Directions: Filter the records below and copy every line containing the word "mass".

(Records excerpted from a collection)
- Opening Delimiter -

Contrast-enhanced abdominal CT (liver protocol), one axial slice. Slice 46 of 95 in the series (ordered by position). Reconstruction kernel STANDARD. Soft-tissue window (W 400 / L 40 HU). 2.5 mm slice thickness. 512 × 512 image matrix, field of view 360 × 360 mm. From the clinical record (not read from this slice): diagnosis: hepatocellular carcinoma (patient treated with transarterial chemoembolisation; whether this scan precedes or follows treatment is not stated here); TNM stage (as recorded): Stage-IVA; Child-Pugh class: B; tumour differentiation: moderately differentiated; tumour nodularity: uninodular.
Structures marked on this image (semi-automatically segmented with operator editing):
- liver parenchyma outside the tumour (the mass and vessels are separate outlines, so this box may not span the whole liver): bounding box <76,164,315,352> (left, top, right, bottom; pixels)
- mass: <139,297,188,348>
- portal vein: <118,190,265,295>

- Closing Delimiter -

Answer for this exercise:
- liver parenchyma outside the tumour (the mass and vessels are separate outlines, so this box may not span the whole liver): bounding box <76,164,315,352> (left, top, right, bottom; pixels)
- mass: <139,297,188,348>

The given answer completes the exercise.